● Tasks to complete
A) About how many project descriptions does the sample in the assignment description contain?
B) Echo the assignment description word for word, everything from "The code below" down to "on pandas dataframe.".

# Assignment 1 - Text Preprocessing and Similarity
This assignment will focus on text preprocessing and the calculation of text similarity through TF-IDF. Please put the data file `kickstarter_desc_sample.csv` under the same directory with this notebook. 

The code below will load the data and select a random sample for subsequent tasks. Each student will work on a different random sample. Then it will display how the data looks like in your sample. 

The code in the notebook primarily uses `pandas` dataframe. You can use `df['column'].apply(function)` to apply any preprocessing function directly on pandas dataframe.

The data was collected from the a crowdfunding website, Kickstarter (<a>www.kickstarter.com</a>). It is basically about entrepreneurial fundraising campaigns. The sample contains around five thousand project descriptions. For each row in the data, there is a `project_id`, the unique identifier of the project, and a column of textual project description (`description_str`).

Saved entries

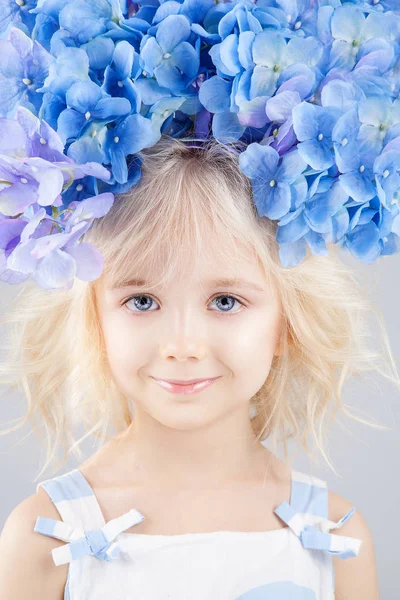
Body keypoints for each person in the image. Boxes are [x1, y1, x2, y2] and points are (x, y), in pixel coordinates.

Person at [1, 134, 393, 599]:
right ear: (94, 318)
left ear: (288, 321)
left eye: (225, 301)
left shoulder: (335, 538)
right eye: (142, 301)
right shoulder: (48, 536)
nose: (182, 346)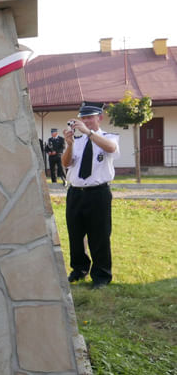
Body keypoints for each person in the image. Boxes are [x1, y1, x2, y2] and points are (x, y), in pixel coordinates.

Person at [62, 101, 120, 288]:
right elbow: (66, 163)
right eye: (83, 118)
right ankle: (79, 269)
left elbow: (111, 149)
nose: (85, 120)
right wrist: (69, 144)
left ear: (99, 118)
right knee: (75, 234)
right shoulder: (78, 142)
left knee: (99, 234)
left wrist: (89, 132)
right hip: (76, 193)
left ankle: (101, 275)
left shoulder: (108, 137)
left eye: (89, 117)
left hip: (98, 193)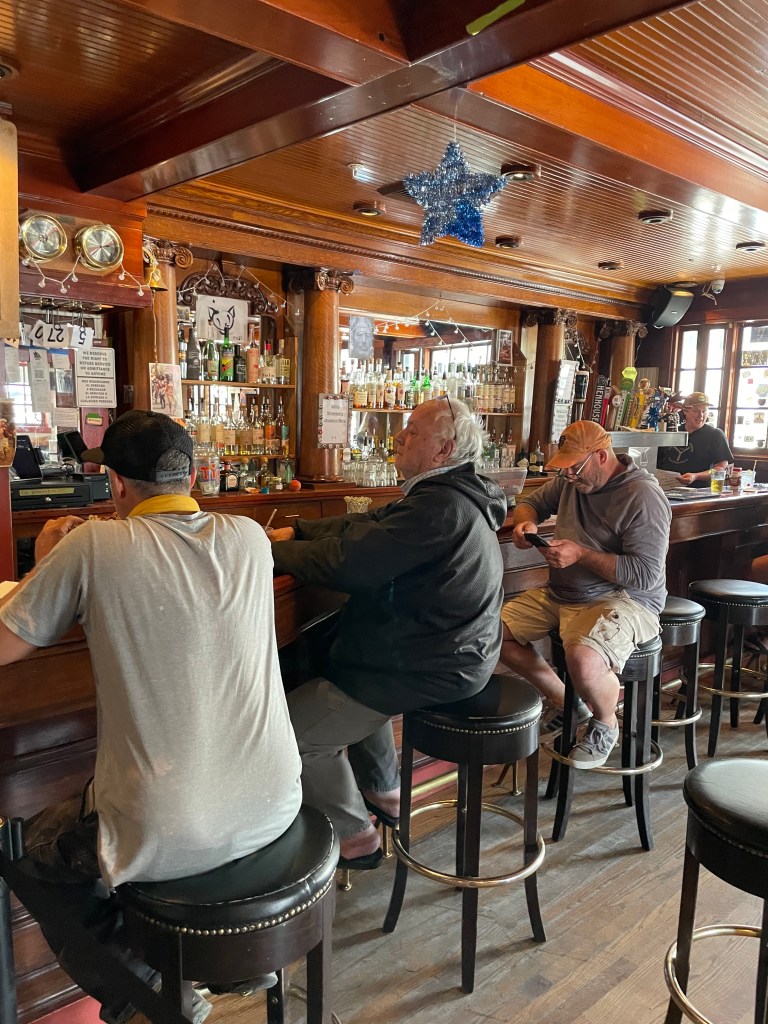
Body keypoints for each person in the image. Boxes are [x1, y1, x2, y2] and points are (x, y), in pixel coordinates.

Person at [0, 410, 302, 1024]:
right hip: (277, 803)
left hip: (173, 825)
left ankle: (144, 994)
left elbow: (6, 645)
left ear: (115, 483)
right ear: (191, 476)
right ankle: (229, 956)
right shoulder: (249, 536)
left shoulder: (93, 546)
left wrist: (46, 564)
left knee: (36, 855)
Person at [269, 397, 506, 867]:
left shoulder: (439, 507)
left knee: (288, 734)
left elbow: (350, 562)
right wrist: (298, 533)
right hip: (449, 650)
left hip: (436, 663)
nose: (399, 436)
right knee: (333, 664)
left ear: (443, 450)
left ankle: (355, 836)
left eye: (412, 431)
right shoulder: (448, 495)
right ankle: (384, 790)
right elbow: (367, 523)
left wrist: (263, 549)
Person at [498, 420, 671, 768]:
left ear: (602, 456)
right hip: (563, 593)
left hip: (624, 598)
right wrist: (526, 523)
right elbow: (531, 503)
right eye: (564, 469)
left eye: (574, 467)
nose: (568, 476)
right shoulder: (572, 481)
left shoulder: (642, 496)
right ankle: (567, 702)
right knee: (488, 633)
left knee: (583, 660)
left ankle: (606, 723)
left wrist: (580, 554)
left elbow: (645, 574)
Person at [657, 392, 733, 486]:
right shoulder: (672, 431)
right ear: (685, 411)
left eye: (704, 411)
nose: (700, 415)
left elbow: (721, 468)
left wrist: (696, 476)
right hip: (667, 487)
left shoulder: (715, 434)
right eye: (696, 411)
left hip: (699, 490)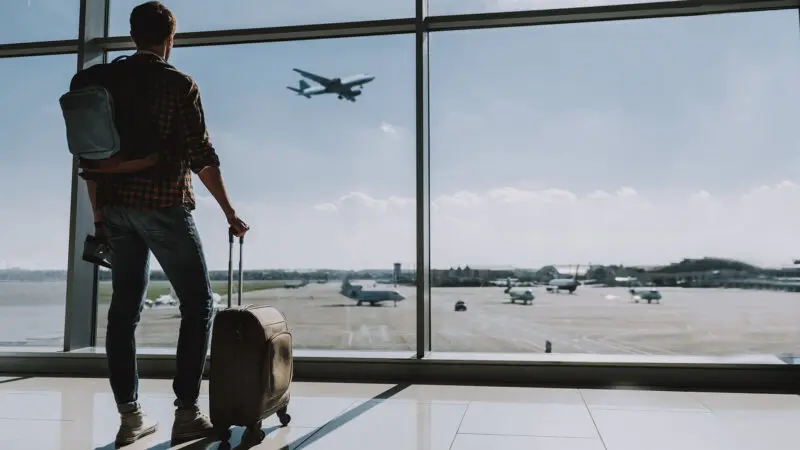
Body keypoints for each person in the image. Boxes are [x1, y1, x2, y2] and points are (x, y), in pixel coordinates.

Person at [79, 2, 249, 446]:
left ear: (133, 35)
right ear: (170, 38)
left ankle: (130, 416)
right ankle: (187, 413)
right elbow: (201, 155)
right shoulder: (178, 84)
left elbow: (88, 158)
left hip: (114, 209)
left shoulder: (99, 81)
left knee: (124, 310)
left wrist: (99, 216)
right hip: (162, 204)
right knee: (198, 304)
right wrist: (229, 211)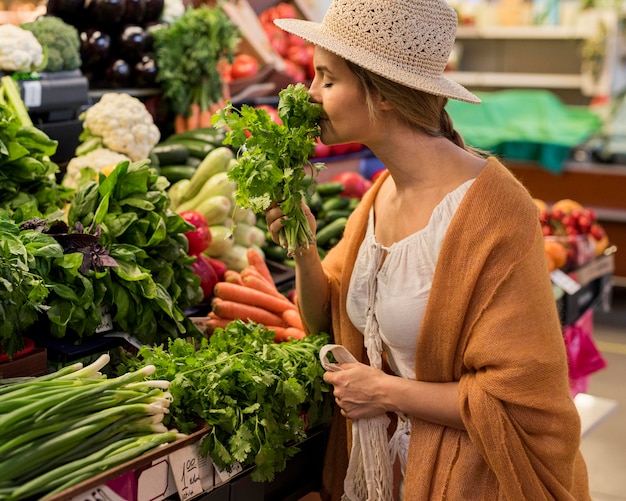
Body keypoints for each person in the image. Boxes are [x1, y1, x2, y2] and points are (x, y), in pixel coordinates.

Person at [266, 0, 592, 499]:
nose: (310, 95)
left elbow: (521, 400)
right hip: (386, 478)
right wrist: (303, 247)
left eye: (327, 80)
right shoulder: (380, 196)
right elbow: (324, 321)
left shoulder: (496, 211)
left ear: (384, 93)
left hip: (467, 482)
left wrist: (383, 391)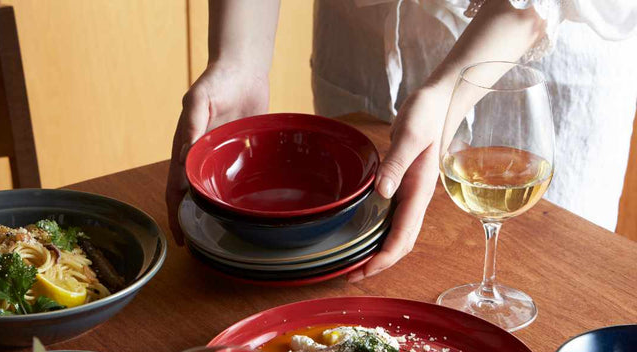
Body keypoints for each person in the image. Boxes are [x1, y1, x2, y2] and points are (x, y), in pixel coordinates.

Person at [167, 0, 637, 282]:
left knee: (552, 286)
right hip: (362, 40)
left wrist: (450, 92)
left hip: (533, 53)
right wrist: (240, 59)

● List of solutions
A) Around five thousand.

B)
The code below will load the data and select a random sample for subsequent tasks. Each student will work on a different random sample. Then it will display how the data looks like in your sample. 

The code in the notebook primarily uses `pandas` dataframe. You can use `df['column'].apply(function)` to apply any preprocessing function directly on pandas dataframe.